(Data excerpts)
= Beginning of Section =
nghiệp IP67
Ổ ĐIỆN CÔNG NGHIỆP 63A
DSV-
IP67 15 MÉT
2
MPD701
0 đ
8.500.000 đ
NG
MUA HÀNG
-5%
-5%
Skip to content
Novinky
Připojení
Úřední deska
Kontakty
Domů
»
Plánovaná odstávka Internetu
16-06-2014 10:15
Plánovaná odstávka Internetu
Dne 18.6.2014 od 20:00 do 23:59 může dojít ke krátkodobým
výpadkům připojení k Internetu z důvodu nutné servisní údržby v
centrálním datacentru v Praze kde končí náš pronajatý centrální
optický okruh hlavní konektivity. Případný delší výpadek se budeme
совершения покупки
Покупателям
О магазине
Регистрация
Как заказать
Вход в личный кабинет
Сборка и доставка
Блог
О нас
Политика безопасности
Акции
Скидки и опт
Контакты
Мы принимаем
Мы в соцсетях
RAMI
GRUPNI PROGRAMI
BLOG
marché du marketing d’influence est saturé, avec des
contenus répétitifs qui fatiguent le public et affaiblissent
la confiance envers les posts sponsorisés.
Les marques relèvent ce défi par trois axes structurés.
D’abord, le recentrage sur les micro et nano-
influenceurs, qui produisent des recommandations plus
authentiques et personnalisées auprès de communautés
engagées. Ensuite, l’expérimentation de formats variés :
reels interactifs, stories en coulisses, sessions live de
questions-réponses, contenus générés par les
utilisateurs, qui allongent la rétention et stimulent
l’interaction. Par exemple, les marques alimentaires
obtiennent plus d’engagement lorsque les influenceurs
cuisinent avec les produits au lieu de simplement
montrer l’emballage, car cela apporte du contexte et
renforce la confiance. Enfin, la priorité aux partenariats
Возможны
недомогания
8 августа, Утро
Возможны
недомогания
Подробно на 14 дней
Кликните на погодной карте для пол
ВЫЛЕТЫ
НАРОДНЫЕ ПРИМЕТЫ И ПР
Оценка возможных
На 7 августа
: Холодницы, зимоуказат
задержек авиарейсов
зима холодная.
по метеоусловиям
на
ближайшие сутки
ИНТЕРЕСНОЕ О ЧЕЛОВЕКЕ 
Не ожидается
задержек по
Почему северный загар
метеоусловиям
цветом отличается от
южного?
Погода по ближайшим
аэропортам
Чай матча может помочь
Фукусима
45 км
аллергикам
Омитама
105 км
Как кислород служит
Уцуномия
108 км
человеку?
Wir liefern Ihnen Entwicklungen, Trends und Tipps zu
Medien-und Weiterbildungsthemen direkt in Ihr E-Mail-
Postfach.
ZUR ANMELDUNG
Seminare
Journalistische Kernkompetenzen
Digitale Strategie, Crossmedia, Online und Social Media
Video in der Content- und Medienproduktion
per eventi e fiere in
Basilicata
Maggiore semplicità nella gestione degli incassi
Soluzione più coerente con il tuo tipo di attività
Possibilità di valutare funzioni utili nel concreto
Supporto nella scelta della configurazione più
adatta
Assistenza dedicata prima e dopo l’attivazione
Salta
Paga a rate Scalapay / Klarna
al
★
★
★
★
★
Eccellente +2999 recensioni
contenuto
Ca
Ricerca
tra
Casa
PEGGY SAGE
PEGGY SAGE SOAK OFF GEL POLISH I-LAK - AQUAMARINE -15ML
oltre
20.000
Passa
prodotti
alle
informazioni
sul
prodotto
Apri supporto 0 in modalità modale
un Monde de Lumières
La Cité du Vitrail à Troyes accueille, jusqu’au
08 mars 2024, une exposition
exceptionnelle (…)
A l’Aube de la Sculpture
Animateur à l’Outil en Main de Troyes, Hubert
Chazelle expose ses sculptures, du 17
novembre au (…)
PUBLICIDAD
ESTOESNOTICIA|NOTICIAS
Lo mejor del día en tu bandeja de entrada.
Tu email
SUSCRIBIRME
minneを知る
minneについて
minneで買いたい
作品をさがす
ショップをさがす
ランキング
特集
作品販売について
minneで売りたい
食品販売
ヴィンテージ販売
= End of Section =
### TASK TO CARRY OUT:
Each line in which the string "confiance" is found must be copied from the data.

### EXERCISE RESPONSE:
la confiance envers les posts sponsorisés.
renforce la confiance. Enfin, la priorité aux partenariats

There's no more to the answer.